We have two machines each running a JBoss EAP 5.1 application server. The servers are in a cluster.
Machine 1 is started with:
~/jboss-eap-5.1/jboss-as/bin/run.sh -c all -g CDMLive -b 0.0.0.0 -Djboss.messaging.ServerPeerID=1
Machine 2 is started with:
~/jboss-eap-5.1/jboss-as/bin/run.sh -c all -g CDMLive -b 0.0.0.0 -Djboss.messaging.ServerPeerID=2
We deploy a web application to the servers as an exploded WAR in the JBoss server/all/deploy directory on both machines.

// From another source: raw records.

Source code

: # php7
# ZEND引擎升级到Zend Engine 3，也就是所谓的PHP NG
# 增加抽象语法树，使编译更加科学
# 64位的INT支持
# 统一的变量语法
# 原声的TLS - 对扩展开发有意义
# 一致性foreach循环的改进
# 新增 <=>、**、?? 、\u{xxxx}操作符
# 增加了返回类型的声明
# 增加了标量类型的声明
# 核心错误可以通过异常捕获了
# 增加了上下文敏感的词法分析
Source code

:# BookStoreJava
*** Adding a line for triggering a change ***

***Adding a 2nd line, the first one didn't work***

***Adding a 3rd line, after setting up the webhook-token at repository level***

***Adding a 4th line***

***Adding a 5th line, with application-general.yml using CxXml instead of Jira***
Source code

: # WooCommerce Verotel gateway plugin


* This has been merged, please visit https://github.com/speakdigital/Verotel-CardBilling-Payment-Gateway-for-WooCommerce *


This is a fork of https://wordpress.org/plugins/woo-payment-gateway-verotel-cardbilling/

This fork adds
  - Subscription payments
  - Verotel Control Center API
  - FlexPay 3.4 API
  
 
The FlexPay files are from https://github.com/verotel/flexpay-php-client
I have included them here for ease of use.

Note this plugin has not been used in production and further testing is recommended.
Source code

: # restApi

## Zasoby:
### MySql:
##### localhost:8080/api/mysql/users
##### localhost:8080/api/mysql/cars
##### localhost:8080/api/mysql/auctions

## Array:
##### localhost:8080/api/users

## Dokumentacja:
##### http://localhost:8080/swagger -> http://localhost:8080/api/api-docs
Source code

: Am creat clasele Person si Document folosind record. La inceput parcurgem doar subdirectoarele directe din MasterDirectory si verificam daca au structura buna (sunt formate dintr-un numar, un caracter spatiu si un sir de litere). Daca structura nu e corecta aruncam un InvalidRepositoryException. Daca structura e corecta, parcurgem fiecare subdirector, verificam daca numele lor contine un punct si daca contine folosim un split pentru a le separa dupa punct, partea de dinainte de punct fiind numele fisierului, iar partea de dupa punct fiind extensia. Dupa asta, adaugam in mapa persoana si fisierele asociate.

The web application jboss-web.xml specifies a HA Singleton deployment as such:
<depends>jboss.ha:service=HASingletonDeployer,type=Barrier</depends>
It is important that the web application only runs on one node at a time as running two instances of it at the same time causes issues.
Our problem is that the machines are hosted as virtual machines and that a backup operation causes the virtual machines to become heavily loaded, lock up completely, or lose network connectivity for a period of time. We cannot avoid this at the moment. Typically, if the lockup occurs on the first JBoss which is running the web application, the second JBoss will notice and output a message to the log. For example:
2014-04-15 13:22:49,533 WARN [org.jboss.messaging.core.impl.clusterconnection.ClusterConnectionManager] (Thread-46) Connection failure detected. Clean up and retry connection. maxRetry: -1 retryInterval: 5000
2014-04-15 13:22:51,544 ERROR [org.jboss.messaging.core.impl.clusterconnection.ClusterConnectionManager] (Thread-46) Retrying ConnectionInfo org.jboss.messaging.core.impl.clusterconnection.ClusterConnectionManager$ConnectionInfo@481e2e4e failed after maxmum retry: 0
We would thus like to know the best settings to change to increase the time which the JBoss servers allow before they conclude that a node has fallen from the cluster and/or to be more lenient when failing to communicate with the other server. This should then allow the "lockup" to occur without accidentally starting up another instance of the web application. We accept that this will increase the time taken for the cluster to recognise a genuine fault - it is something we are willing to accept.
Many thanks in advance for any help.